### WHAT THE EXERCISE ASKS
Restate the surfing Q&A from "Yeah, it depends" to "there is a wave.", swapping "Long Beach" for "Montauk".

### PAGE EXTRACT
#####
Legendary surfer Laird Hamilton will be by at 1:30 p.m. ET to take your questions!

Buzzmaster
  (1:23 PM)

Laird is here!

kevin (va)

when you're out there trying to get a big wave and that second that you know you got it, how does that feel?

Laird Hamilton
  (1:25 PM)

I think the feeling of exhilaration kind of happens after you've made it. Getting is just the beginning. It's just the horse in the gate. You hear the buzzer and then it's a matter of the thrill of the ride and the accomplishment once you've gotten to safety. But the feeling, that's the never-ending pursuit. The feeling is exhilarating, exciting, scary, it's everything all at once.

Steve ( NJ)

What's the biggest wave you've ever hit?

Laird Hamilton
  (1:26 PM)

I've had a few big ones hit me. We rode waves that were somewhere in the 80-100 feet range. I think we've been on waves that were at least 100 feet.

Chris Fiegler (Latham,NY)

Where can you surf in the Northeast?

Laird Hamilton
  (1:27 PM)

Yeah, it depends on the conditions. It's all about hurricanes and big Atlantic storms. I've only surfed in New York and down in Long Beach. But anywhere there is water and wind, there is a wave.

Will (Florida)

What were you looking to accomplish with this book?

Laird Hamilton
  (1:28 PM)
#####
### COLLECTED MATERIAL
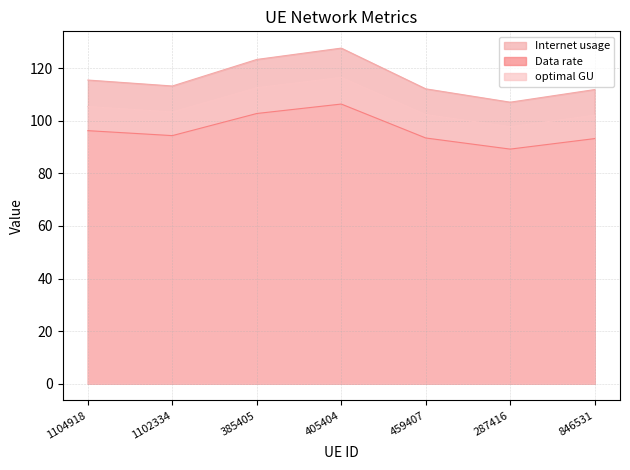

What is the label of the 3rd point from the left?

385405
#####
### EXERCISE RESPONSE
Yeah, it depends on the conditions. It's all about hurricanes and big Atlantic storms. I've only surfed in New York and down in Montauk. But anywhere there is water and wind, there is a wave.